Afuri’s New Westside Dumpling House is a Rumpus Room of Poke Tacos and Shrimp Ramen

The Japanese-born noodle chain has found their fast-casual sweet spot

(Emily Joan Greene)

When Tokyo-based ramen chain Afuri came to Portland, the owners figured go big or go home. Rather than replicate the bare-bones ramen shops at their various locations across Tokyo and Yokohama, their first Portland location on Portland's eastside was a palace of upscale Japanese fare: somehow a ramen shop, an izakaya, a steakhouse and maybe even a wine bar.

But that ambitious original Afuri location also suffered a bit from over-formality—it's unclear I need a $48 wagyu steak, a sake sommelier or carpaccio composed on a spoon at a ramen spot.

Their new Old Town dumpling bar and "noodle lab," which opened in November (50 SW 3rd Ave., afuriramenanddumpling.com), hits what may be the sweet spot between minimalism and bursting ambition. The fast-casual restaurant is a low-key rumpus room with aggressive cocktails and goofball circus-food innovations like poke hard-shell tacos. A new item seems to hit the menu every week. This is fitting, perhaps, for a space that used to house a pirate-themed pizza pub and an aerial-burlesque pole-dancing spot.

(Emily Joan Greene)
(Emily Joan Greene)

Those poke tacos (two for $8) are like the technicolor dream of the San Gabriel Valley—a Latin-Asian mashup that also manages to be as intuitive as ceviche on a cracker. The homestyle crisp taco shell is filled to overflowing with citric albacore, smothered in avocado sauce and lanced through with ginger and spice. Each bite is a tender fish bomb bursting with impossible flavor. The shinjo-age dumplings are equally showy, looking like tentacled sea urchins made of fried noodles. But at their core is a delectable bonbon made of shrimp and whitefish, topped with sweet-hot chili sauce.

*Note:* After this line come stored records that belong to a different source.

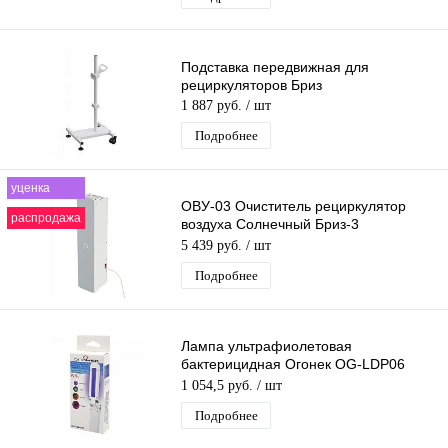
Подставка передвижная для
рециркуляторов Бриз
1 887 руб.
/ шт
Подробнее
уценка
ОВУ-03 Очиститель рециркулятор
распродажа
воздуха Солнечный Бриз-3
Ультрафиолетовый противовирусный
5 439 руб.
/ шт
Бактерицидн
Подробнее
Лампа ультрафиолетовая
бактерицидная Огонек OG-LDP06
дезинфекция (3Вт)
1 054,5 руб.
/ шт
Подробнее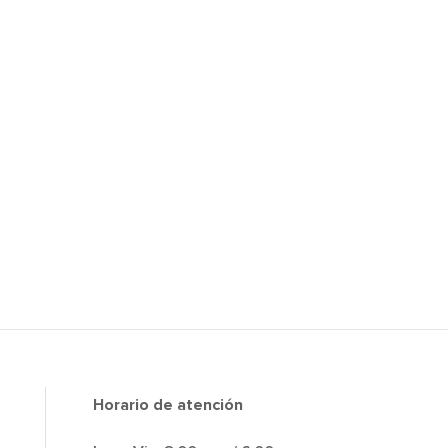
Horario de atención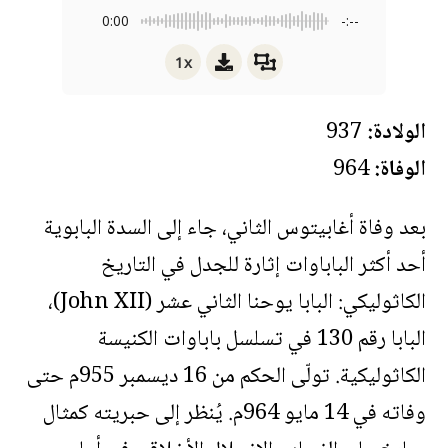
0:00
-:--
1x
الولادة:
937
الوفاة:
964
بعد وفاة أغابيتوس الثاني، جاء إلى السدة البابوية
أحد أكثر الباباوات إثارة للجدل في التاريخ
الكاثوليكي: البابا يوحنا الثاني عشر (John XII)،
البابا رقم 130 في تسلسل باباوات الكنيسة
الكاثوليكية. تولّى الحكم من 16 ديسمبر 955م حتى
وفاته في 14 مايو 964م. يُنظر إلى حبريته كمثال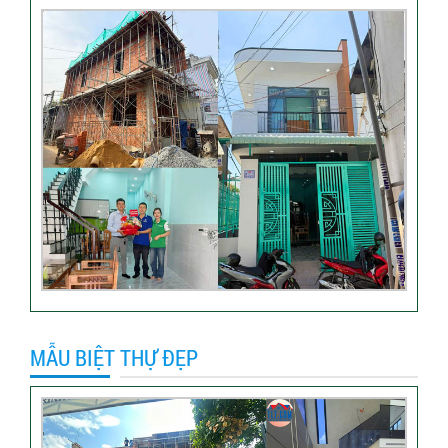
Video đánh giá của khách
hàng anh Hào Quận Gò Vấp-
Xây nhà trọn gói
VIDEO đánh giá của khách
hàng xây nhà trọn gói tại TP
Thủ Đức
Video sửa nhà trọn gói tại
Tân Bình
MẪU BIỆT THỰ ĐẸP
Video hình ảnh thi công nhà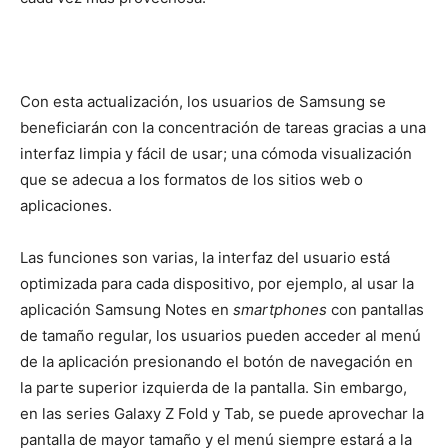
Con esta actualización, los usuarios de Samsung se
beneficiarán con la concentración de tareas gracias a una
interfaz limpia y fácil de usar; una cómoda visualización
que se adecua a los formatos de los sitios web o
aplicaciones.
Las funciones son varias, la interfaz del usuario está
optimizada para cada dispositivo, por ejemplo, al usar la
aplicación Samsung Notes en
smartphones
con pantallas
de tamaño regular, los usuarios pueden acceder al menú
de la aplicación presionando el botón de navegación en
la parte superior izquierda de la pantalla. Sin embargo,
en las series Galaxy Z Fold y Tab, se puede aprovechar la
pantalla de mayor tamaño y el menú siempre estará a la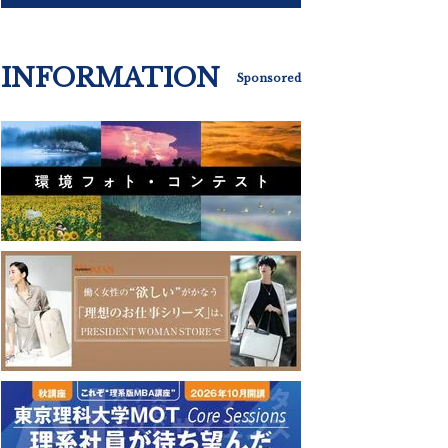
INFORMATION
Sponsored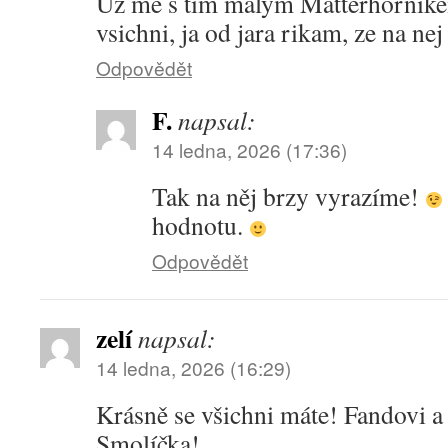
Uz me s tim malym Matterhornikem
vsichni, ja od jara rikam, ze na nej
Odpovědět
F.
napsal:
14 ledna, 2026 (17:36)
Tak na něj brzy vyrazíme!
hodnotu.
Odpovědět
zelí
napsal:
14 ledna, 2026 (16:29)
Krásně se všichni máte! Fandovi a
Smolíčka!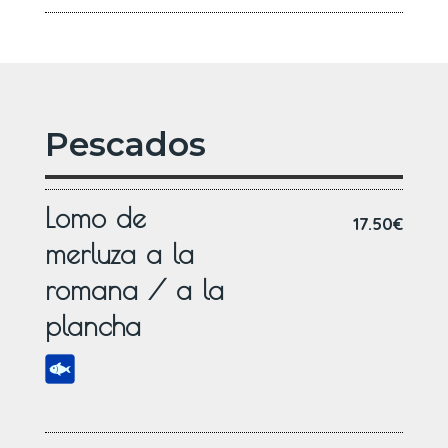
Pescados
Lomo de
17.50€
merluza a la
romana / a la
plancha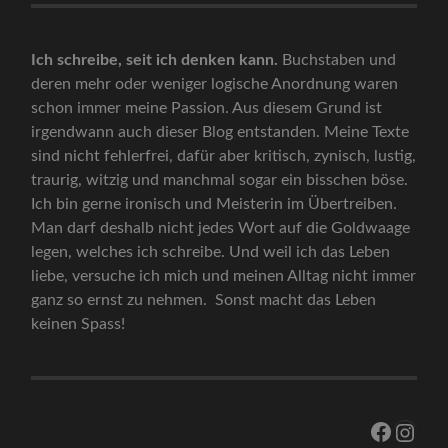
Ich schreibe, seit ich denken kann.
Buchstaben und
deren mehr oder weniger logische Anordnung waren
schon immer meine Passion. Aus diesem Grund ist
irgendwann auch dieser Blog entstanden. Meine Texte
sind nicht fehlerfrei, dafür aber kritisch, zynisch, lustig,
traurig, witzig und manchmal sogar ein bisschen böse.
Ich bin gerne ironisch und Meisterin im Übertreiben.
Man darf deshalb nicht jedes Wort auf die Goldwaage
legen, welches ich schreibe. Und weil ich das Leben
liebe, versuche ich mich und meinen Alltag nicht immer
ganz so ernst zu nehmen. Sonst macht das Leben
keinen Spass!
Facebo
Inst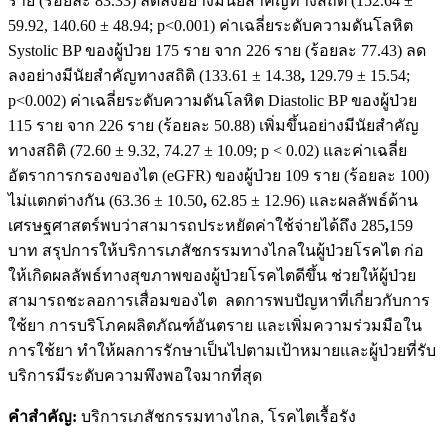
ราย (ร้อยละ 83.33) ลดลงอย่างมีนัยสำคัญทางสถิติ (152.64 ±
59.92, 140.60 ± 48.94; p<0.001) ค่าเฉลี่ยระดับความดันโลหิต
Systolic BP ของผู้ป่วย 175 ราย จาก 226 ราย (ร้อยละ 77.43) ลด
ลงอย่างมีนัยสำคัญทางสถิติ (133.61 ± 14.38
,
129.79 ± 15.54;
p<0.002) ค่าเฉลี่ยระดับความดันโลหิต Diastolic BP ของผู้ป่วย
115 ราย จาก 226 ราย (ร้อยละ 50.88) เพิ่มขึ้นอย่างมีนัยสำคัญ
ทางสถิติ (72.60 ± 9.32, 74.27 ± 10.09; p < 0.02) และค่าเฉลี่ย
อัตราการกรองของไต (eGFR) ของผู้ป่วย 109 ราย (ร้อยละ 100)
ไม่แตกต่างกัน (63.36 ± 10.50
,
62.85 ± 12.96) และผลลัพธ์ด้าน
เศรษฐศาสตร์พบว่าสามารถประหยัดค่าใช้จ่ายได้ถึง 285
,
159
บาท สรุปการให้บริการเภสัชกรรมทางไกลในผู้ป่วยโรคไต ก่อ
ให้เกิดผลลัพธ์ทางสุขภาพของผู้ป่วยโรคไตดีขึ้น ช่วยให้ผู้ป่วย
สามารถชะลอการเสื่อมของไต
ลดการพบปัญหาที่เกี่ยวกับการ
ใช้ยา การบริโภคผลิตภัณฑ์อันตราย และเพิ่มความร่วมมือใน
การใช้ยา ทำให้ผลการรักษาเป็นไปตามเป้าหมายและผู้ป่วยที่รับ
บริการมีระดับความพึงพอใจมากที่สุด
คำสำคัญ
:
บริการเภสัชกรรมทางไกล, โรคไตเรื้อรัง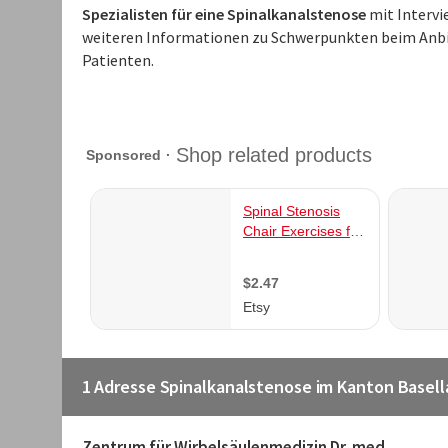
Spezialisten für eine Spinalkanalstenose
mit Intervi
weiteren Informationen zu Schwerpunkten beim Anbi
Patienten.
1 Adresse Spinalkanalstenose im Kanton Basel
Zentrum für Wirbelsäulenmedizin Dr. med.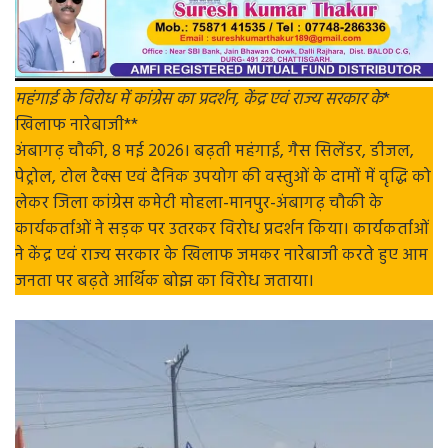
महंगाई के विरोध में कांग्रेस का
प्रदर्शन, केंद्र एवं राज्य सरकार के
*
खिलाफ नारेबाजी**
अंबागढ़ चौकी, 8 मई 2026। बढ़ती महंगाई, गैस सिलेंडर, डीजल,
पेट्रोल, टोल टैक्स एवं दैनिक उपयोग की वस्तुओं के दामों में वृद्धि को
लेकर जिला कांग्रेस कमेटी मोहला-मानपुर-अंबागढ़ चौकी के
कार्यकर्ताओं ने सड़क पर उतरकर विरोध प्रदर्शन किया। कार्यकर्ताओं
ने केंद्र एवं राज्य सरकार के खिलाफ जमकर नारेबाजी करते हुए आम
जनता पर बढ़ते आर्थिक बोझ का विरोध जताया।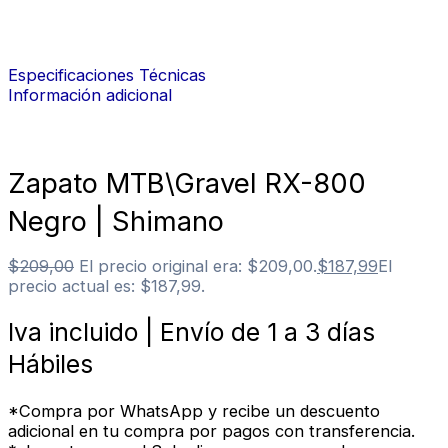
Especificaciones Técnicas
Información adicional
Zapato MTB\Gravel RX-800
Negro | Shimano
$
209,00
El precio original era: $209,00.
$
187,99
El
precio actual es: $187,99.
Iva incluido | Envío de 1 a 3 días
Hábiles
*Compra por WhatsApp y recibe un descuento
adicional en tu compra por pagos con transferencia.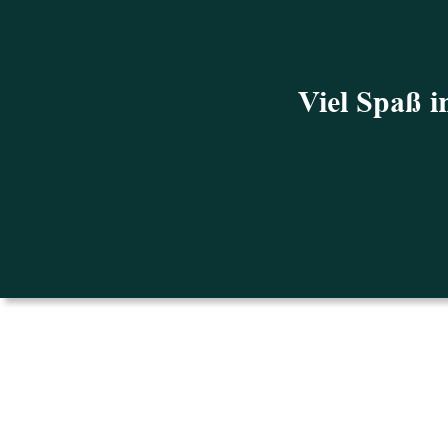
Viel Spaß 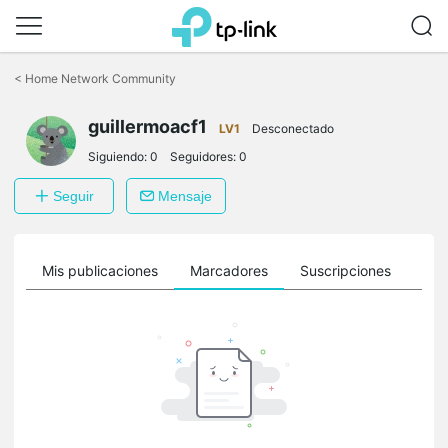
Saltar
a
<
Home Network Community
la
barra
guillermoacf1
de
LV1
Desconectado
navegación
Siguiendo:
0
Seguidores:
0
Seguir
Mensaje
ro
Mis publicaciones
Marcadores
Suscripciones
Sig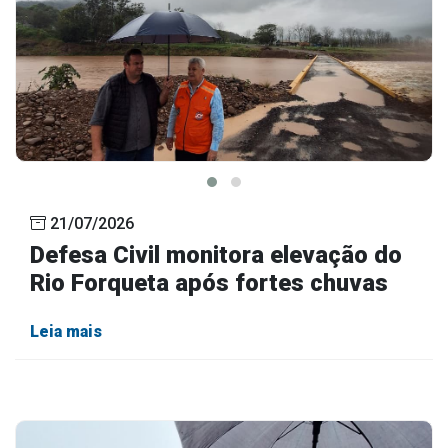
21/07/2026
Defesa Civil monitora elevação do
Rio Forqueta após fortes chuvas
Leia mais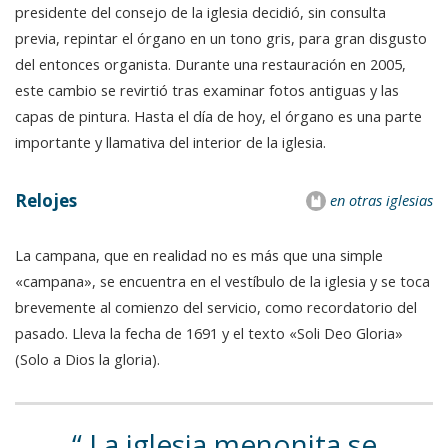
presidente del consejo de la iglesia decidió, sin consulta
previa, repintar el órgano en un tono gris, para gran disgusto
del entonces organista. Durante una restauración en 2005,
este cambio se revirtió tras examinar fotos antiguas y las
capas de pintura. Hasta el día de hoy, el órgano es una parte
importante y llamativa del interior de la iglesia.
Relojes
en otras iglesias
La campana, que en realidad no es más que una simple
«campana», se encuentra en el vestíbulo de la iglesia y se toca
brevemente al comienzo del servicio, como recordatorio del
pasado. Lleva la fecha de 1691 y el texto «Soli Deo Gloria»
(Solo a Dios la gloria).
La iglesia menonita se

Other casual standouts have included a beautifully balanced chirashi rice bowl and the citrus wallop of a yuzu tsukemen. If this is Afuri's noodle lab, the westside shop's take on these toothsome dipping noodles are a highly successful experiment: sticky, thick, slightly al dente and endlessly satisfying.

(Emily Joan Greene)
(Emily Joan Greene)

Not everything translated beautifully, however. On two December visits, Afuri's trademark yuzu shio ramen—a marvel of floral delicacy and subtlety on previous visits to the eastside location—had the telltale flavor of over-caramelization, leading the broth to be both bland and a bit bitter.

The shop is still working out the kinks on their trademark ebi (shrimp) and ginger-pork gyoza. On one visit, the dumpling wrappers displayed a lovely scrim-thin delectability, while on another they felt over-oiled and a little overcooked—afflicted by the cloying nuttiness of too much sesame oil.

A newly unveiled ebi shio ramen, however, was a paragon of quietude—a quality rare on a menu prone to flavor punches. The noodles offer a firm counterpoint to a gently fish-flavored, lightly aromatic broth that blooms into eloquence. On a cold and rainy night, with my hair still wet under my hat, I could feel my cheeks warm as the glutamate hit my brain. I wanted only one thing: more of the same.

Afuri, 50 SW 3rd Ave., afuriramenanddumpling.com. 11 am-10 pm Monday-Thursday, 11 am-11 pm Friday-Saturday, 11 am-9 pm Sunday.